> _PROBLEM TO WORK ON_
After locating the line with "Melasma treatment with Laser", reproduce that line and every one following it exactly, up to the end of the entries.

> _Items from a dataset_
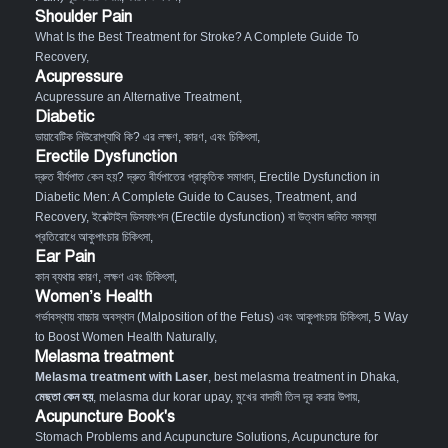
Shoulder Pain
What Is the Best Treatment for Stroke? A Complete Guide To
Recovery
,
Acupressure
Acupressure an Alternative Treatment
,
Diabetic
ডায়াবেটিক নিউরোপ্যাথি কি? এর লক্ষণ, কারণ, এবং চিকিৎসা
,
Erectile Dysfunction
দ্রুত বীর্যপাত কেন হয়? দ্রুত বীর্যপাতের প্রাকৃতিক সমাধান
,
Erectile Dysfunction in
Diabetic Men: A Complete Guide to Causes, Treatment, and
Recovery
,
ইরেক্টাইল ডিসফাংশন (Erectile dysfunction) বা উত্থান জনিত সমস্যা
প্রতিরোধে আকুপাংচার চিকিৎসা
,
Ear Pain
কান ব্যথার কারণ, লক্ষণ এবং চিকিৎসা
,
Women’s Health
গর্ভাবস্থায় বাচ্চার অবস্থান (Malposition of the Fetus) এবং আকুপাংচার চিকিৎসা
,
5 Way
to Boost Women Health Naturally
,
Melasma treatment
Melasma treatment with Laser
, best melasma treatment in Dhaka,
মেছতা কেন হয়
, melasma dur korar upay, মুখের বাদামী তিল দূর করার উপায়,
Acupuncture Book's
Stomach Problems and Acupuncture Solutions
,
Acupuncture for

> _ANSWER BOX_
Melasma treatment with Laser
, best melasma treatment in Dhaka,
মেছতা কেন হয়
, melasma dur korar upay, মুখের বাদামী তিল দূর করার উপায়,
Acupuncture Book's
Stomach Problems and Acupuncture Solutions
,
Acupuncture for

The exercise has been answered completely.